O ato foi convocado pelo Movimento do Custo de Vida (MCV), uma iniciativa organizada por mulheres da periferia e apoiada pelas Comunidades Eclesiais de Base. O movimento criticava o aumento da inflação (que chegou a 40% em 1978) e a política de arrocho salarial da ditadura.
As mulheres do MCV foram responsáveis por organizar os primeiros atos de rua contra o regime militar desde a promulgação do AI-5. Durante o ato na Praça da Sé, o movimento divulgou um abaixo-assinado com 1,3 milhão de assinaturas contra a política econômica do governo e denunciou a manipulação dos índices inflacionários.
A Polícia Militar lançou bombas e cães contra a multidão, obrigando os manifestantes a buscar abrigo no interior da Catedral da Sé. Centenas de pessoas ficaram feridas, incluindo crianças.
Entre 1968 e 1973, o Brasil experimentou uma fase marcada por altas taxas de expansão do PIB, intitulada como “milagre econômico”. A propaganda da ditadura militar vendia a imagem de um país que avançava rumo à condição de potência, construindo obras faraônicas, estimulando o progresso e o crescimento industrial.
Por trás da narrativa do regime, escondia-se uma realidade bem distinta para a maior parte da classe trabalhadora. A política econômica da ditadura se apoiava fortemente na imposição do arrocho salarial, — o controle artificial dos salários, mantidos abaixo do acumulado da inflação — o que resultava em perda contínua do poder de compra dos trabalhadores.
A situação se agravou a partir de 1973, no contexto do choque do petróleo. O encarecimento das importações, o aumento dos custos de produção e os desequilíbrios da economia brasileira contribuíram para acelerar a inflação, sobretudo dos gêneros básicos. Para os trabalhadores da periferia, a alta dos preços dos alimentos tinha impacto particularmente brutal, pois parte substancial de sua renda era destinada à alimentação.

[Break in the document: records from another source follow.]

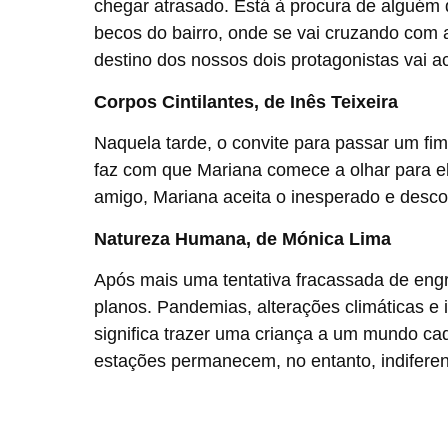
chegar atrasado. Está à procura de alguém 
becos do bairro, onde se vai cruzando com
destino dos nossos dois protagonistas vai ac
Corpos Cintilantes, de Inês Teixeira
Naquela tarde, o convite para passar um fi
faz com que Mariana comece a olhar para el
amigo, Mariana aceita o inesperado e desco
Natureza Humana, de Mónica Lima
Após mais uma tentativa fracassada de engr
planos. Pandemias, alterações climáticas e 
significa trazer uma criança a um mundo ca
estações permanecem, no entanto, indiferen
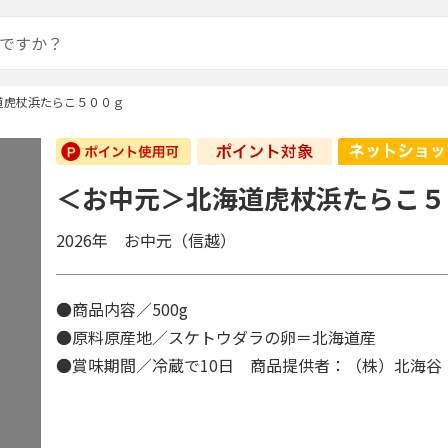
道虎杖浜たらこ５００ｇ
＜お中元＞北海道虎杖浜たらこ５
2026年 お中元（信越）
●商品内容／500g
●原料原産地／スケトウダラの卵＝北海道産
●賞味期間／冷蔵で10日 商品提供者：（株）北海谷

Uma pesquisa realizada em 1973 apontou um aumento médio de 120% no preço dos gêneros alimentícios em apenas um ano, contra um reajuste de 16% no salário mínimo. Os custos exorbitantes levaram a uma crise social, jogando milhões de famílias na miséria. Na periferia de São Paulo, bairros como Jardim Ângela, M’Boi Mirim e Jardim Nakamura atravessavam uma grave crise famélica.

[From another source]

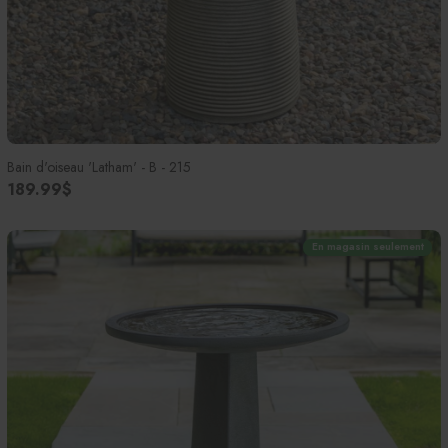
Bain d'oiseau 'Latham' - B - 215
189.99$
En magasin seulement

Diante da crescente dificuldade para sustentar suas famílias, um grupo de donas de casa da periferia de São Paulo passou a se organizar politicamente. Elas formariam os chamados “Clubes de Mães”, agremiações que serviam como redes de assistência e apoio mútuo e como núcleos de atividades comunitárias.
A iniciativa contou com apoio institucional das Comunidades Eclesiais de Base (CEBs), organizações ligadas à Igreja Católica.